Implementing a different scheduler is done via any of the methods
supported by Dask, and all cf
operations executed after a new
scheduler has been defined will use that scheduler.
>>> import cf
>>> import dask
>>> dask.config.set(scheduler='processes')
>>> # cf computations will now use local processes
>>> dask.config.set(scheduler='synchronous')
>>> # cf computations will now be single-threaded
>>> dask.config.set(scheduler='threads')
>>> # cf computations will now use local threads (the default)
>>> from dask.distributed import Client
>>> client = Client('127.0.0.1:8786')
>>> # cf computations will now use the defined distributed cluster
Operations are stored by Dask in task graphs where each task (i.e. node) in the graph either defines either a chunk of data, or an operation to be performed on one or more data chunks. The data created by an operation are used as inputs to the next operation task in the graph. The tasks in the graph are passed by the scheduler to the available pool of processing elements, which execute the tasks in parallel until the final result has been computed.
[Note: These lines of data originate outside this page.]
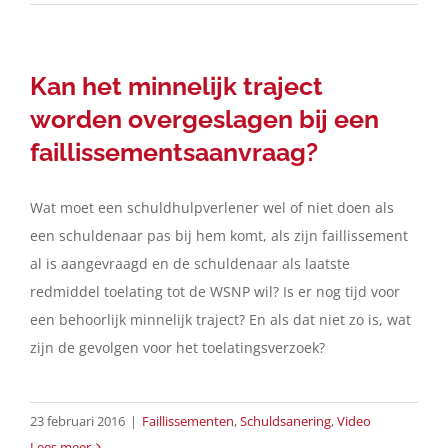
Kan het minnelijk traject
worden overgeslagen bij een
faillissementsaanvraag?
Wat moet een schuldhulpverlener wel of niet doen als
een schuldenaar pas bij hem komt, als zijn faillissement
al is aangevraagd en de schuldenaar als laatste
redmiddel toelating tot de WSNP wil? Is er nog tijd voor
een behoorlijk minnelijk traject? En als dat niet zo is, wat
zijn de gevolgen voor het toelatingsverzoek?
23 februari 2016
|
Faillissementen
,
Schuldsanering
,
Video
Lees meer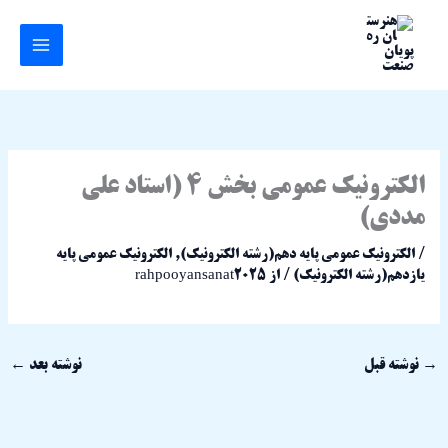
رش
ه
حتوا
الکترونیک عمومی بخش 4 (استاد علی
مددی)
/
الکترونیک عمومی پایه دهم(رشته الکترونیک)
,
الکترونیک عمومی پایه
یازدهم(رشته الکترونیک)
/ از
rahpooyansanat2025
→
نوشته قبل
نوشته بعد
←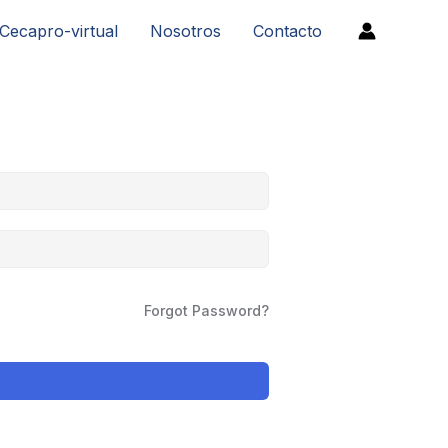
Cecapro-virtual
Nosotros
Contacto
Forgot Password?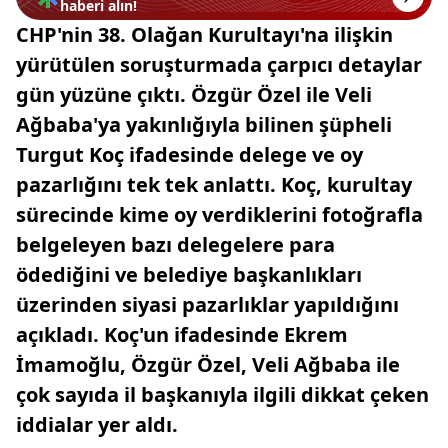
haberi alın!
CHP'nin 38. Olağan Kurultayı'na ilişkin
yürütülen soruşturmada çarpıcı detaylar
gün yüzüne çıktı. Özgür Özel ile Veli
Ağbaba'ya yakınlığıyla bilinen şüpheli
Turgut Koç ifadesinde delege ve oy
pazarlığını tek tek anlattı. Koç, kurultay
sürecinde kime oy verdiklerini fotoğrafla
belgeleyen bazı delegelere para
ödediğini ve belediye başkanlıkları
üzerinden siyasi pazarlıklar yapıldığını
açıkladı. Koç'un ifadesinde Ekrem
İmamoğlu, Özgür Özel, Veli Ağbaba ile
çok sayıda il başkanıyla ilgili dikkat çeken
iddialar yer aldı.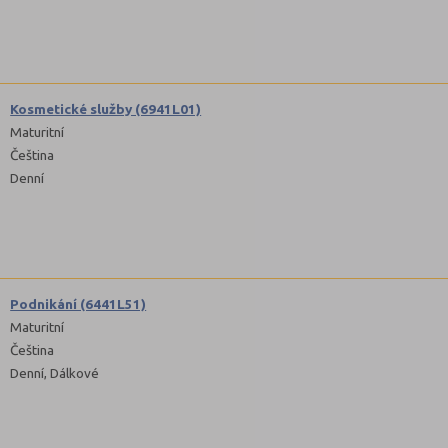
Kosmetické služby (6941L01)
Maturitní
Čeština
Denní
Podnikání (6441L51)
Maturitní
Čeština
Denní, Dálkové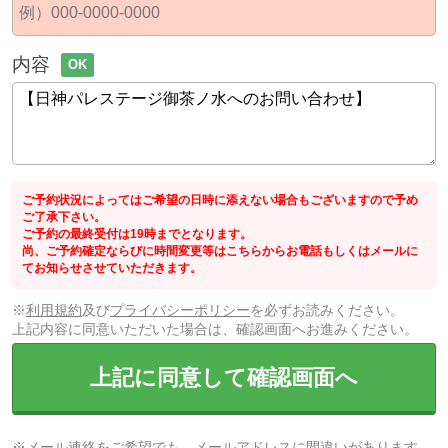
内容
OK
ご予約状況によってはご希望の日時に添えない場合もございますので予め
ご了承下さい。
ご予約の最終受付は19時までとなります。
尚、ご予約確定ならびに時間変更等はこちらからお電話もしくはメールに
てお知らせさせていただきます。
※
利用規約
及び
プライバシーポリシー
を必ずお読みください。
上記内容に同意いただいた場合は、確認画面へお進みください。
上記に同意して確認画面へ
※メール連絡をご希望でも、メールアドレスに間違いがあります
The following example creates a visualisation of the task graph for a basic data computation over four chunks:
>>> import cf
>>> import numpy as np
>>> d = cf.Data(np.arange(30).reshape(5, 6), chunks=3)
>>> d.npartitions
4
>>> d.chunks
((3, 2), (3, 3))
>>> print(d.array)
[[ 0 1 2 3 4 5]
[ 6 7 8 9 10 11]
[12 13 14 15 16 17]
[18 19 20 21 22 23]
[24 25 26 27 28 29]]
>>> e = d ** 2 + d
>>> e.to_dask_array().visualize('dask_task_graph.png')
>>> print(e.array)
[[ 0 2 6 12 20 30]
[ 42 56 72 90 110 132]
[156 182 210 240 272 306]
[342 380 420 462 506 552]
[600 650 702 756 812 870]]
The image file dask_task_graph.png
contains the visualisation of
the dask task graph, showing the operations on each chunk. The
operations were only executed when their result was requested with the
final e.array
command. The boxes represent the data chunks and the
circles represent the operations to be performed on the chunks. The
five boxes in the bottom row are the starting data (i.e. the four
chunks of d
and the scalar 2
), and the four boxes in the top
row are the result of the computations which combine to produce the
values in e.array
.
NetCDF file access¶
Note that reading from and writing to netCDF files is currently a serial operation, i.e. only one Dask chunk can access any netCDF file at any given moment. This situation can result in slower-than-expected performance. When a thread-safe version of the netCDF-C library is available we hope to lift this restriction.